▶ [What to work on]: The result should be the listing below restated word for word, with images left out.

────────────────

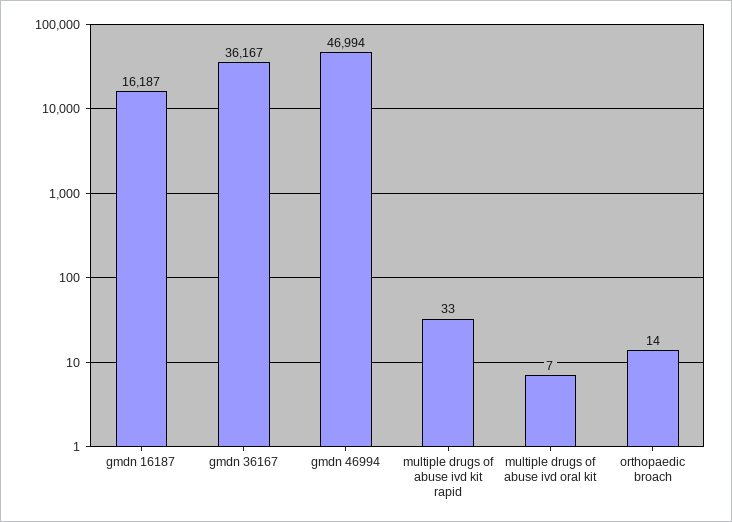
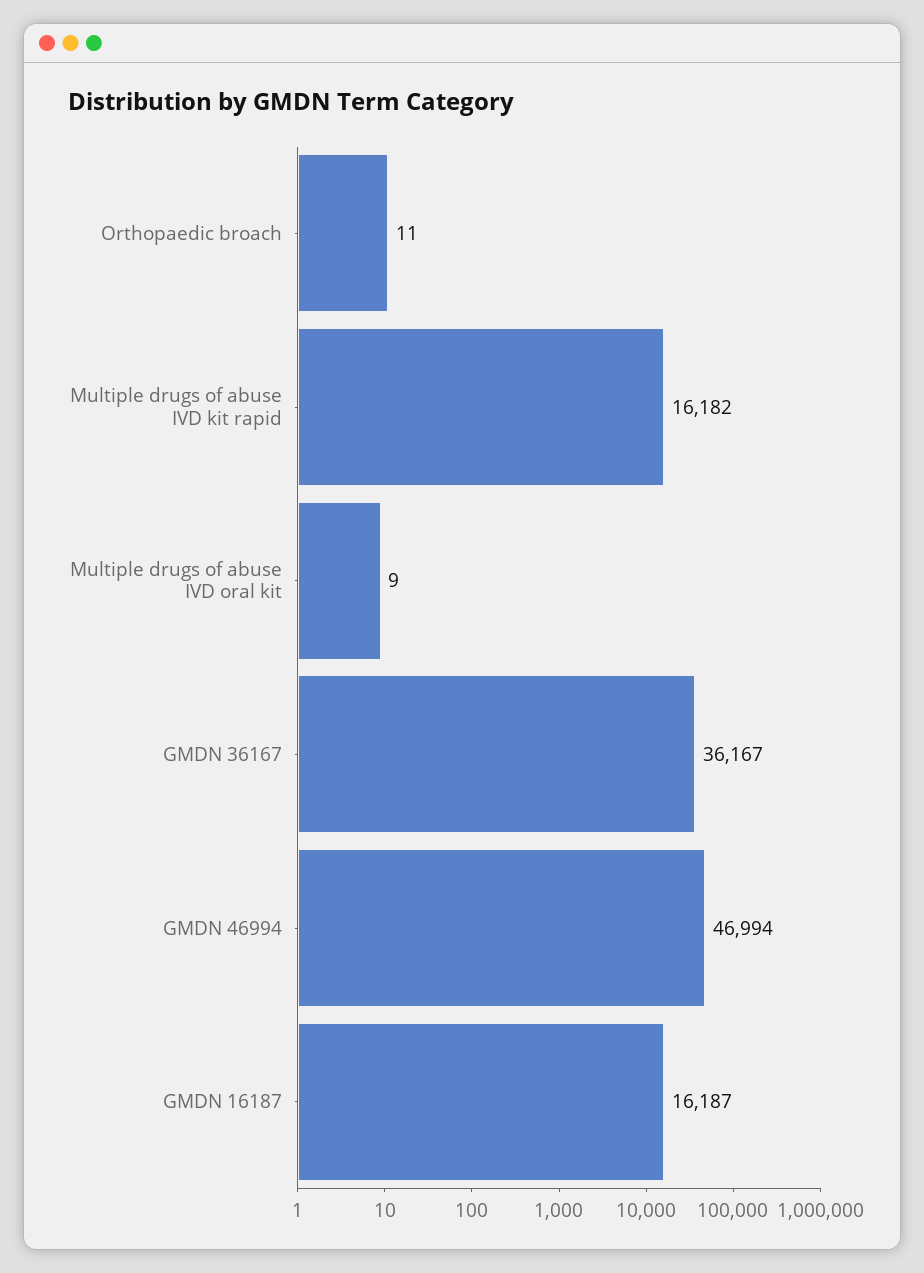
multiple drugs of abuse ivd kit rapid: 33 -> 16182
multiple drugs of abuse ivd oral kit: 7 -> 9
orthopaedic broach: 14 -> 11

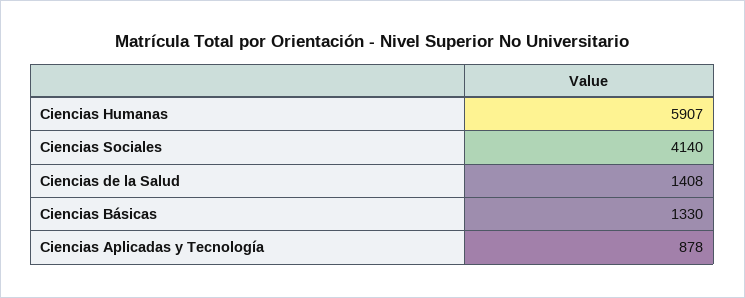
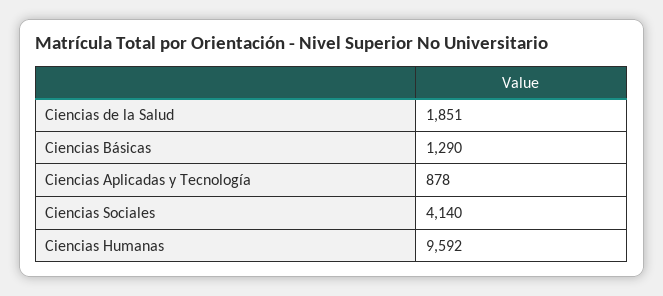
Ciencias Humanas: 5907 -> 9592
Ciencias de la Salud: 1408 -> 1851
Ciencias Básicas: 1330 -> 1290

────────────────

▶ [Response to this task]:
multiple drugs of abuse ivd kit rapid: 33 -> 16182
multiple drugs of abuse ivd oral kit: 7 -> 9
orthopaedic broach: 14 -> 11

Ciencias Humanas: 5907 -> 9592
Ciencias de la Salud: 1408 -> 1851
Ciencias Básicas: 1330 -> 1290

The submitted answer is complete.